I must have been somewhere between 12 and 16. It’s quite a big gap, but my parents’ motivational techniques and their commitment to my academic success changed little within this time. I came home one afternoon clutching an ominous, mint green piece of card on which was printed my mid-term exam results.
A column of subjects, next to it the ‘average class percentage’ followed by ‘student score.’ As if results weren’t difficult enough to swallow, my elite institution made it a point to compare every individual’s level of intelligence with everyone else in the year. This ruined my methods of self preservation. Any chance I had of convincing my parents that 60% was a perfectly respectable score because the paper was really tough and nobody got more than 65%, was thwarted. On this occasion, I was particularly proud of my history exam score of 89%. An A!
I was naive to think my parents would be as excitable as me. ‘What happened to the other 11%?’ was the response. I could but sigh then. Now I understand the conditioning behind the words.
We are obsessed with measuring, quantifying, changing and improving absolutely everything (eyebrows, houses, intelligence, profit margins). At work we keep part of our waning attention on a plethora of metrics and what’s left is spent clock-watching. We quantify abstract concepts with infinite variables like ‘employee effort’ or ‘efficiency’ without realising that it’s like trying to measure ‘how good a tomato is at being a tomato.’ It’s nonsensical, subjective and of little real value to anyone. Surely the tomato, if it looks and tastes like a tomato, is sufficiently tomato-esque?
The truth of this has been known to us for millenia. It’s our attempt at ‘exercising’ control. The assumption is that if we can measure, we can predict. If we can predict, we can curb or redirect or ‘take action,’ usher fate to our side; or manipulate the universe so we shall suffer no ill will (financial or otherwise). When things go as we want we decide our strategies have been ‘successful.’ When they don’t we commence ritual self flagellation or haul each other into meetings to ‘realign’ our route to ‘perfection.’ What we fail to realise is that the outcome was never really in our control to begin with.
As a result of our blind adherence to this idea we have created a world where everything has to be made ‘better’ (or it’s worth nothing) and so rapidly that nothing ever really has a chance to work. We must make things more efficient, more cost effective, streamline this and review that, ‘roll out’ (what does that even mean?) our new strategies and ‘synergise’ something or other. So much so that we’ve substituted who we are and what we’re good at with the pretense of contribution.

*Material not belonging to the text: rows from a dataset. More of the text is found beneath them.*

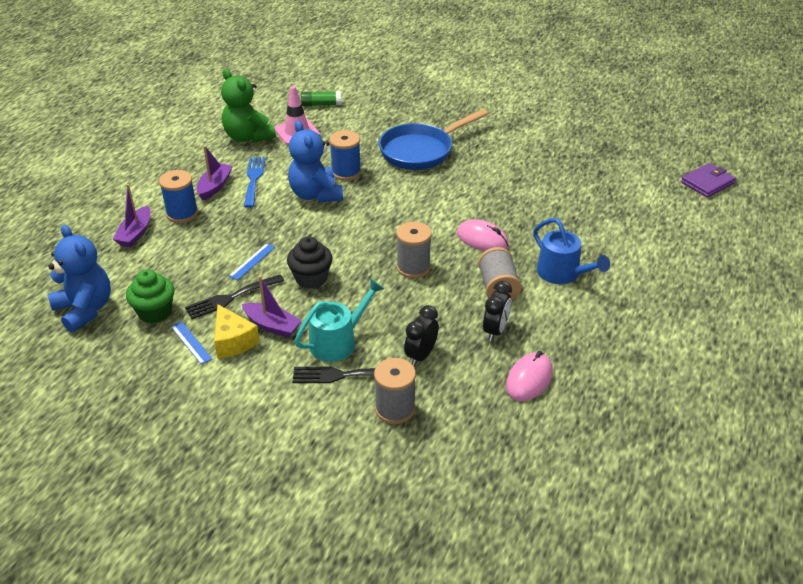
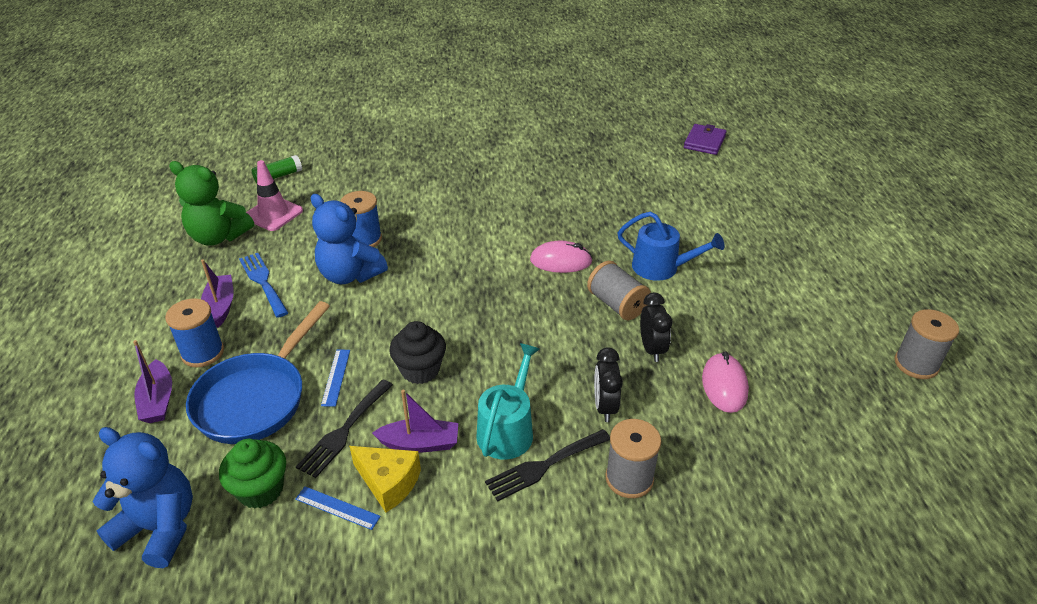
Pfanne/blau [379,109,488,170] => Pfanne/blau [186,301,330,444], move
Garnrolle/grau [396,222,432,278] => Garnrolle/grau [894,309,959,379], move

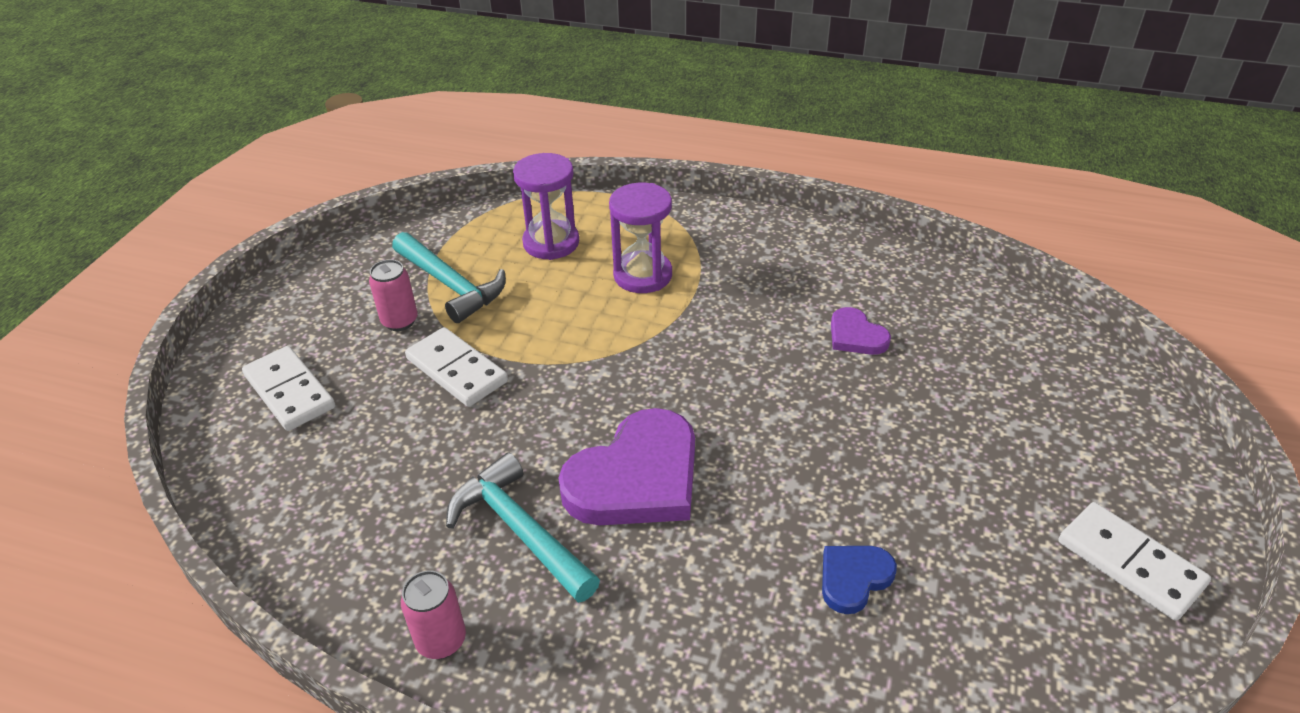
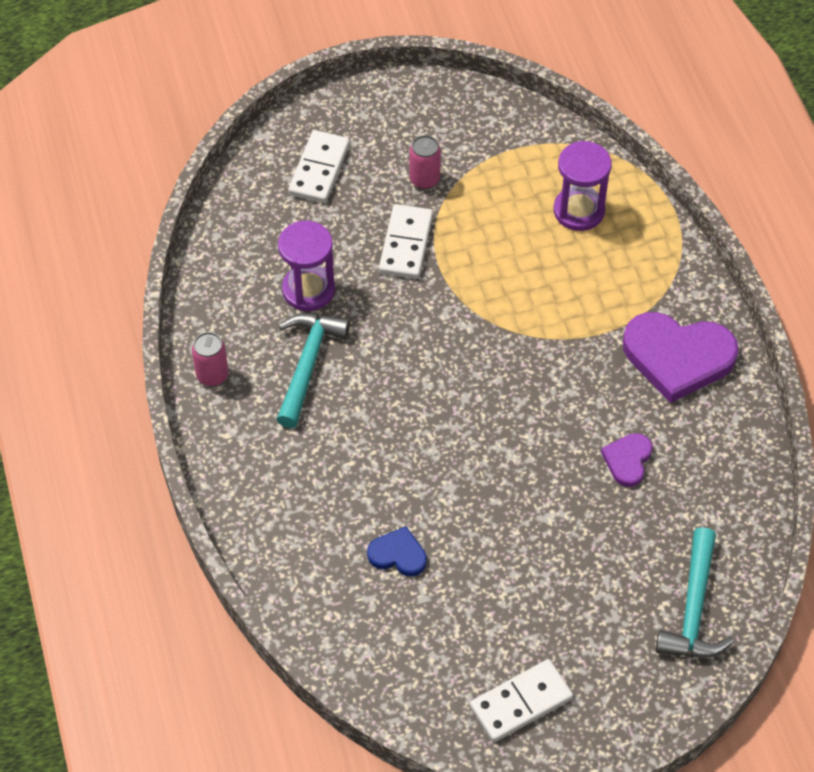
Hammer/türkis [392,232,506,323] => Hammer/türkis [655,527,734,658], move
Herz/lila [558,408,695,525] => Herz/lila [623,312,738,403], move
Sanduhr/lila [609,183,672,293] => Sanduhr/lila [278,221,335,311], move
Dominostein/weiß [1059,502,1211,621] => Dominostein/weiß [470,659,573,742], 45 degrees clockwise

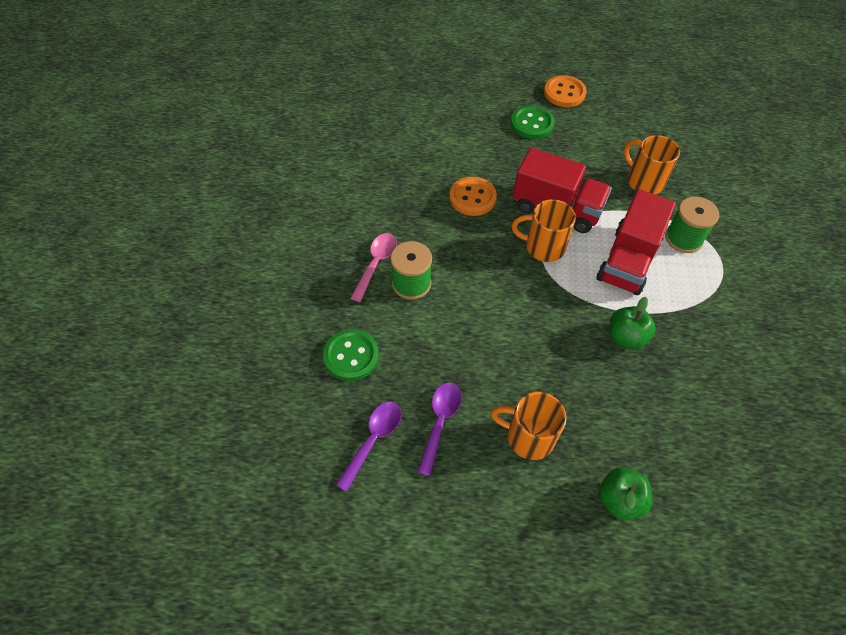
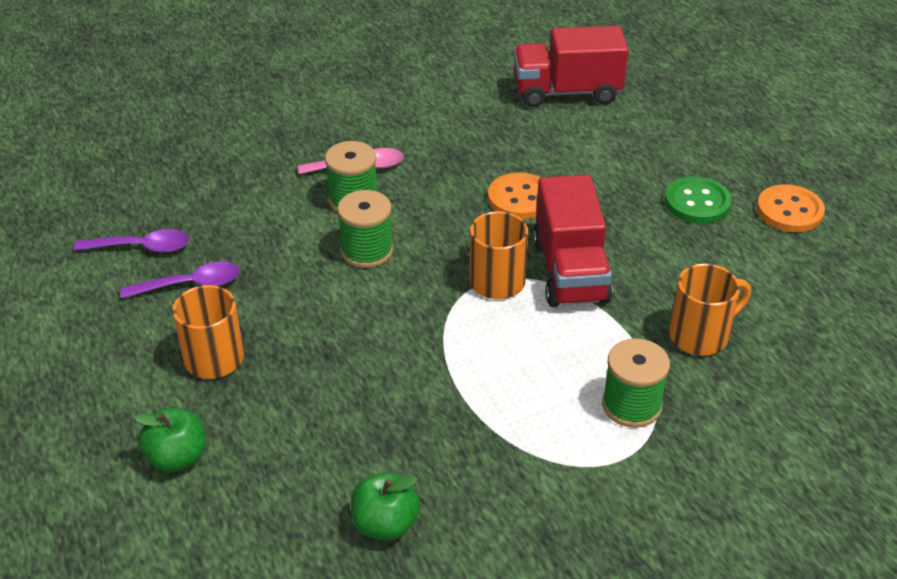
Knopf/grün [323,329,379,381] => nothing
nothing => Garnrolle/grün [337,190,393,268]
Lastwagen/rot [596,189,676,295] => Lastwagen/rot [513,26,629,107], move
Apfel/grün [610,297,656,349] => Apfel/grün [351,472,420,541], move
Tasse/orange [624,135,680,194] => Tasse/orange [669,263,751,356], 45 degrees clockwise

If we are to save ourselves the pain and pressure of constant improvement, we must accept the following universal truth: The Universe is Chaos. The Taoist solution describes living within this chaos as ‘the art of sailing.’ Wasting effort trying to redirect the tumult of the current is pointless, but using a rudder to steer means you have the entire force of the river behind you – you’ll glide through life with ease, grace and minimal stress.
Of course I am not suggesting that we all sit around doing nothing (that would herald the return of the resident couch potato, and nobody wants that). What I am suggesting is that there is a stark difference between doing and doing. Doing (often accompanied by a sense of timelessness) is to do what you enjoy, what is fulfilling or necessary.
A number of years later, I have come to the following conclusions:
- Perfection is an idea that exists within the mind and I control that
- Perfection does not exist but mastery does (aim for the latter)
- Just because it’s new it doesn’t mean it’s better (be critical about what you spend your time improving, if it ain’t broke don’t fix it)
So, what happened to the 11%? Absolutely nothing. It never existed, because I was always only ever going to get 89% on that exam. I was not going to waste my time clutching at what could have been, trying to redirect the current of the river. Instead, I sailed on wards, not always smoothly, but sailing nonetheless.
As Alan Watts said: ‘...the meaning of being alive is just being alive…I look at the colour of your hair and the shape of your eyebrow, and I understand that that is the point. That’s what we’re all here for…We see everyone rushing around in a great panic, as if it were necessary to achieve something beyond all that.’ Let go and be yourself.